Data collection records:

::::

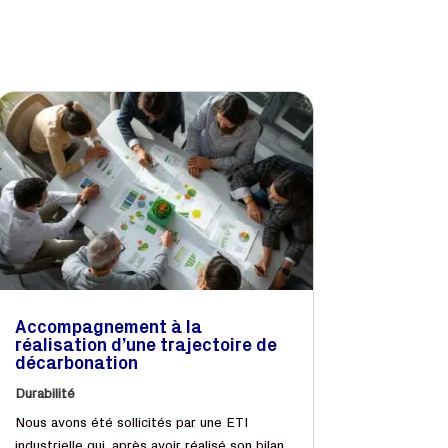
Accompagnement à la
réalisation d’une trajectoire de
décarbonation
Durabilité
Nous avons été sollicités par une ETI
industrielle qui, après avoir réalisé son bilan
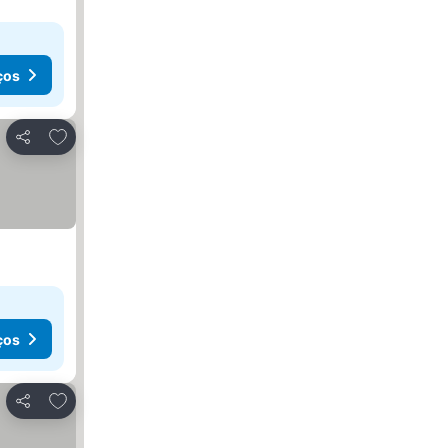
ços
Adicionar aos favoritos
Partilhar
ços
Adicionar aos favoritos
Partilhar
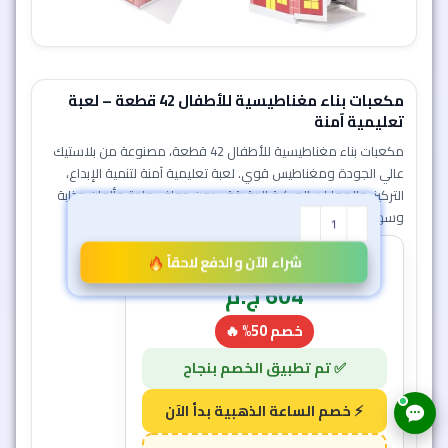
مكعبات بناء مغناطيسية للأطفال 42 قطعة – لعبة
تعليمية آمنة
مكعبات بناء مغناطيسية للأطفال 42 قطعة، مصنوعة من بلاستيك
عالي الجودة ومغناطيس قوي. لعبة تعليمية آمنة لتنمية الإبداع،
التركيز، والمهارات الحركية الدقيقة. بدون حواف حادة وألوان جذابة
وسهلة التركيب.
شراء الآن والدفع لاحقاً
1,209
ج.م
604
ج.م
خصم 50% 🔥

::::

Format the text lines from all the entries above as a JSON list of strings, one string per line, with blank lines and the picture markers left out.

[
  "Accompagnement à la",
  "réalisation d’une trajectoire de",
  "décarbonation",
  "Durabilité",
  "Nous avons été sollicités par une ETI",
  "industrielle qui, après avoir réalisé son bilan",
  "ços",
  "Adicionar aos favoritos",
  "Partilhar",
  "ços",
  "Adicionar aos favoritos",
  "Partilhar",
  "مكعبات بناء مغناطيسية للأطفال 42 قطعة – لعبة",
  "تعليمية آمنة",
  "مكعبات بناء مغناطيسية للأطفال 42 قطعة، مصنوعة من بلاستيك",
  "عالي الجودة ومغناطيس قوي. لعبة تعليمية آمنة لتنمية الإبداع،",
  "التركيز، والمهارات الحركية الدقيقة. بدون حواف حادة وألوان جذابة",
  "وسهلة التركيب.",
  "شراء الآن والدفع لاحقاً",
  "1,209",
  "ج.م",
  "604",
  "ج.م",
  "خصم 50% 🔥"
]